The primary role of a multidisciplinary children’s headache clinic is to treat referred children, but other very important tasks include conducting research and educating physicians and society about headache in children and adolescents, the benefits of knowledge-sharing likely leading to an improvement in the treatment of all kinds of childhood headache. We are convinced that the future will bring more tertiary headache clinics for children. Initiatives have been taken, for example, to establish a network of headache specialists for children, most recently at the 2012 European Headache and Migraine Trust International Congress in London.
Conclusion
The present study describes the MTP in a tertiary children’s headache clinic. We found a significant and clinically important improvement in headache frequency and QoL during treatment. Though preliminary, the results show a good outcome that justifies the need for multidisciplinary treatment programmes to help children who are disabled by or suffer from frequent or chronic headache.
Footnotes
Acknowledgements
We would like to thank the participating children and parents.
Funding
This work was supported by The Lundbeck Foundation (grant number R19-A2040, R34-A3618); the Dagmar Marshalls Foundation; the Tømrermester Jørgen Holm and wife Elisa F. Hansen’s Memorial Trust; the Capital Region of Denmark (grant number R120-A3256); the Danish Headache Society; and the Professor Torben Iversen Travel Fund for Young Paediatricians.
Conflict of interest
None declared.
Clinical implications
The study describes the setting, concept and outcome of a multidisciplinary treatment programme in a tertiary paediatric headache clinic.

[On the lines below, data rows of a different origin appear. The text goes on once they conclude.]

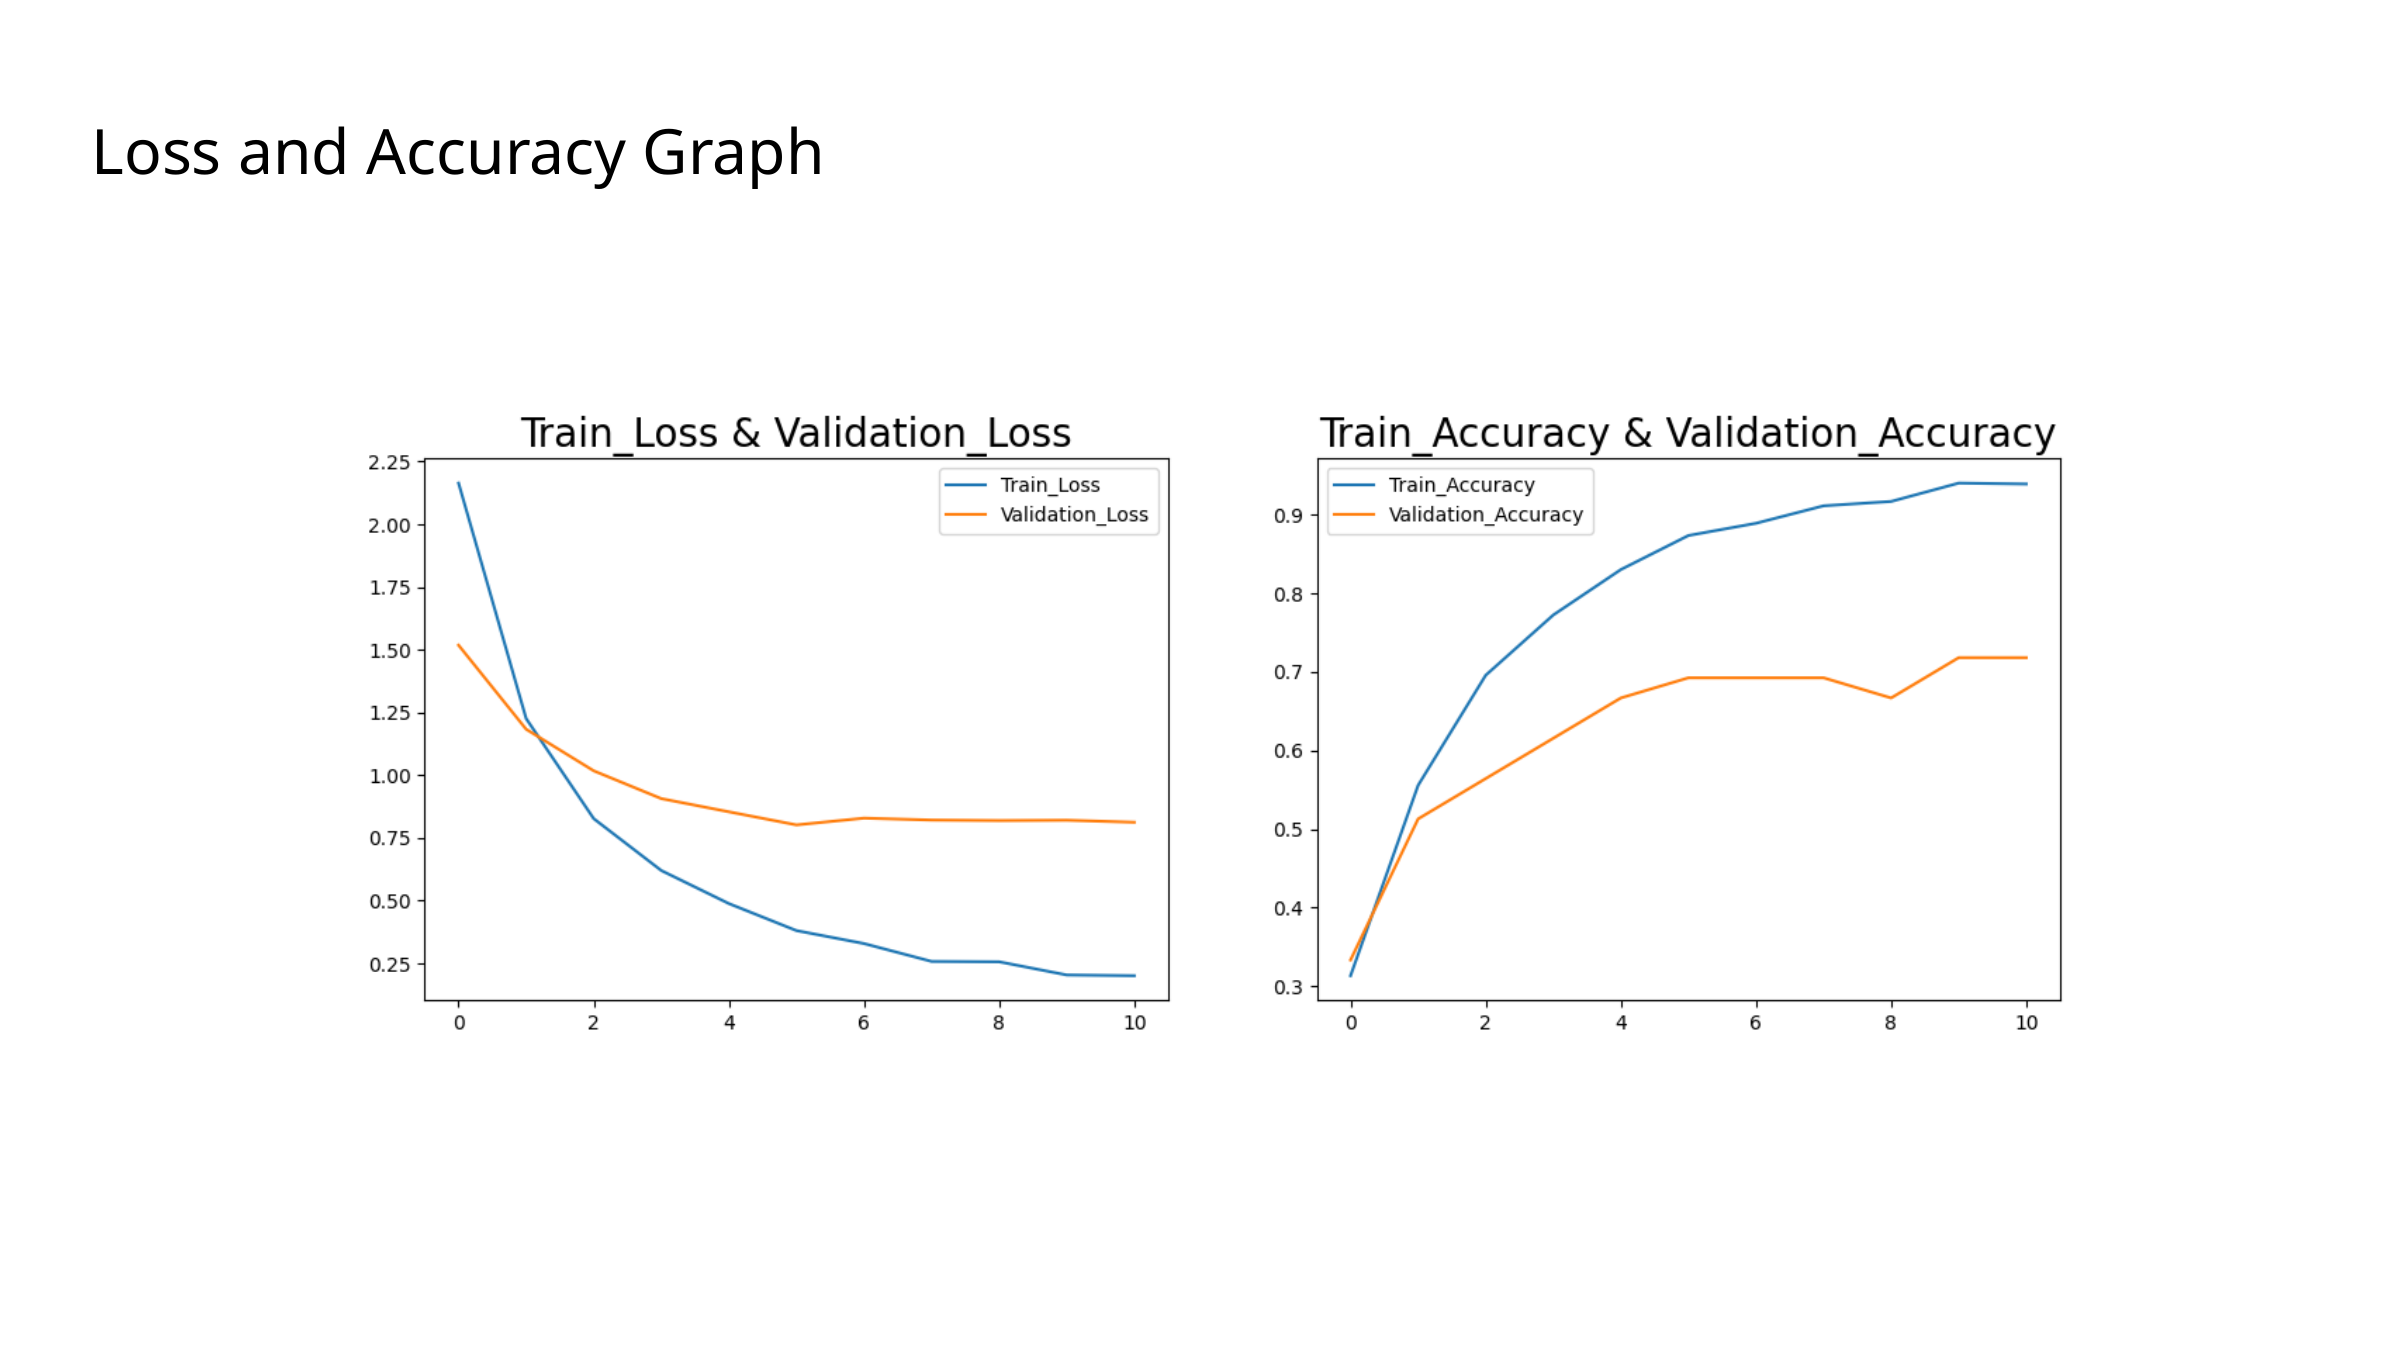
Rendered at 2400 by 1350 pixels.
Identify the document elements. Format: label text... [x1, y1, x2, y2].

title Loss and Accuracy Graph [69, 37, 2230, 263]
picture [354, 401, 2074, 1048]
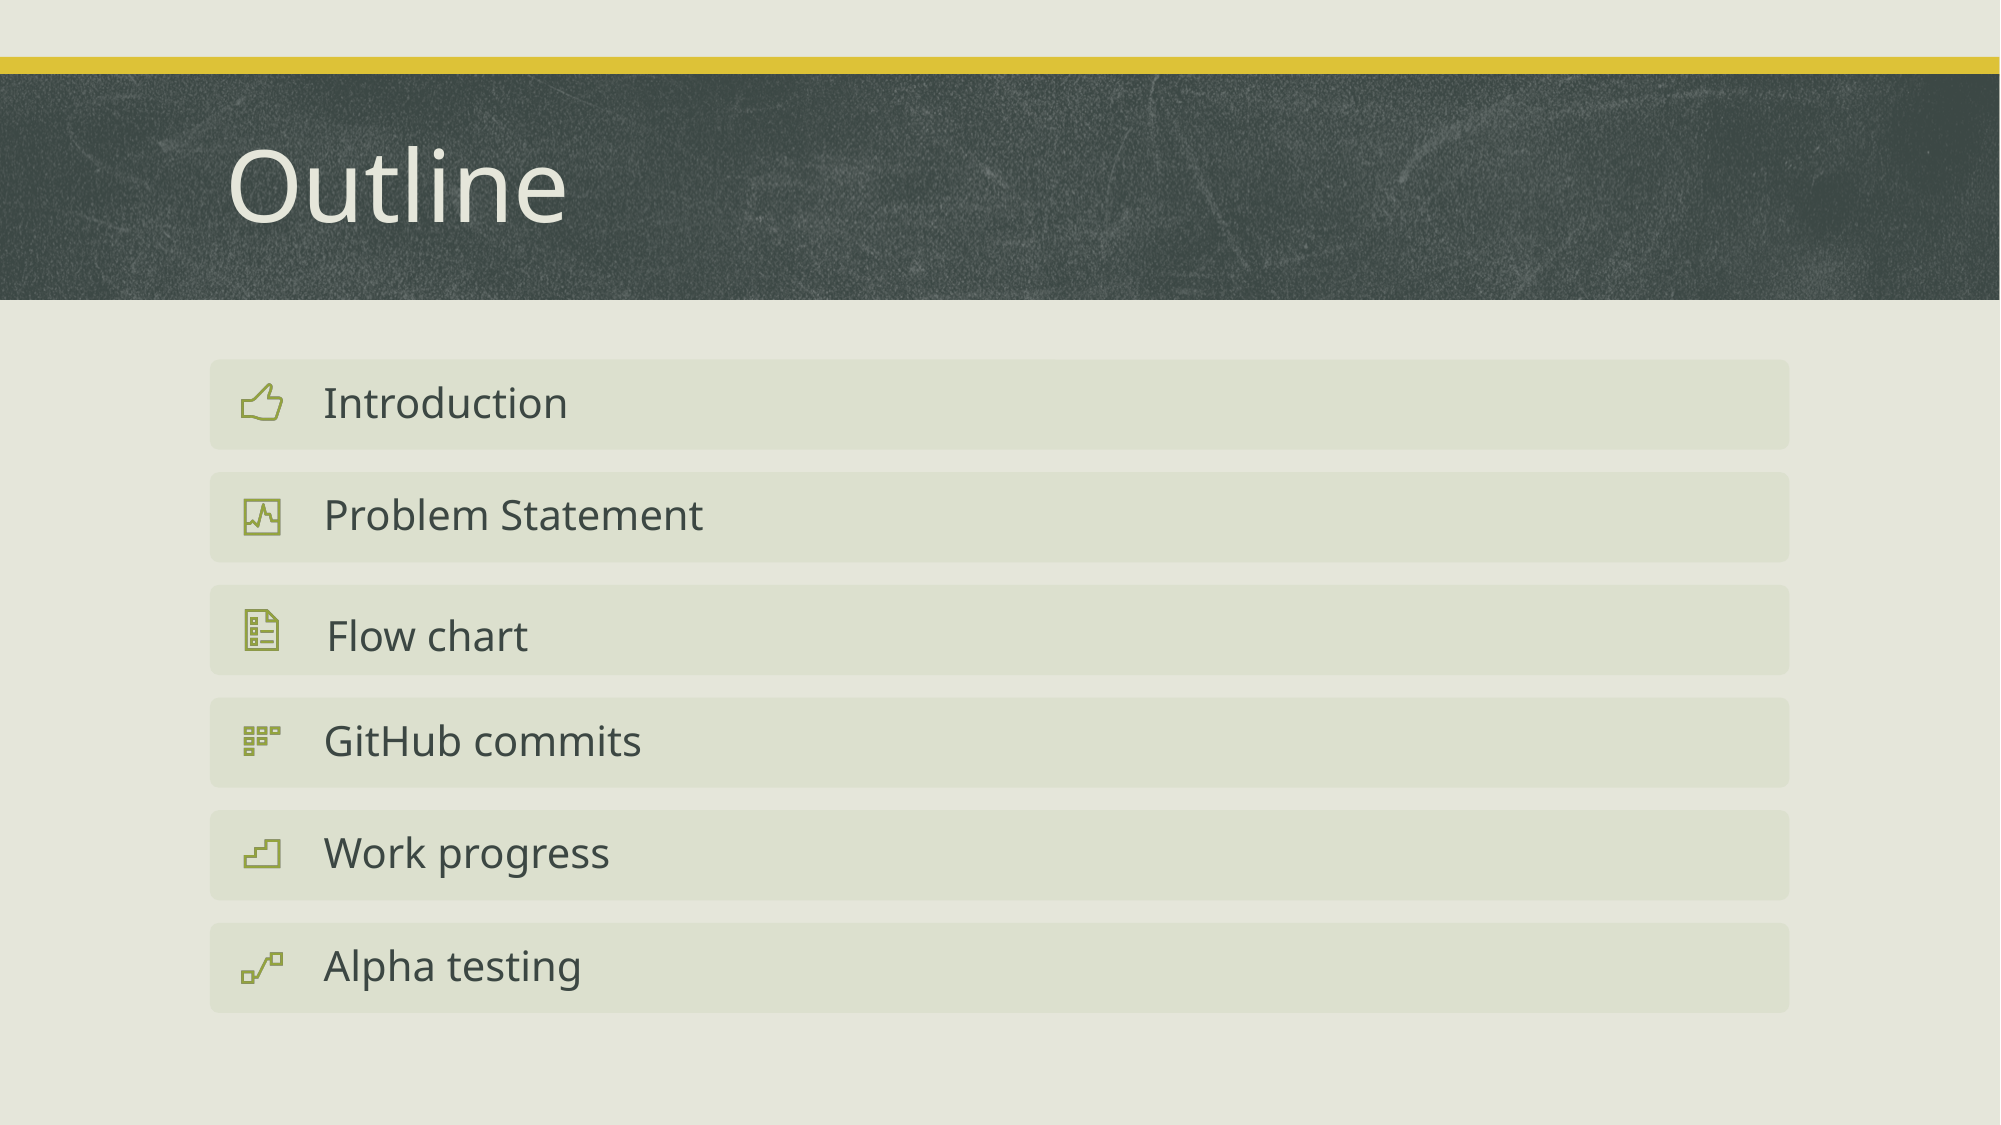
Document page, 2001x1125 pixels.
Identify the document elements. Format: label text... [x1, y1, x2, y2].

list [209, 359, 1790, 1014]
picture [0, 74, 2000, 300]
title Outline [210, 76, 1790, 300]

The multidisciplinary treatment programme significantly improved headache frequency and quality of life in the included children after six and 12 months of treatment.
We found that 50% of the children had an improvement in headache frequency above 50% at six months.
Though preliminary, the results justify the need for multidisciplinary treatment programmes to help children who are disabled by or suffer from frequent or chronic headache.
The primary role of a multidisciplinary children’s headache clinic is to treat referred children, but other very important tasks include conducting research and educating physicians and society about headache in children and adolescents.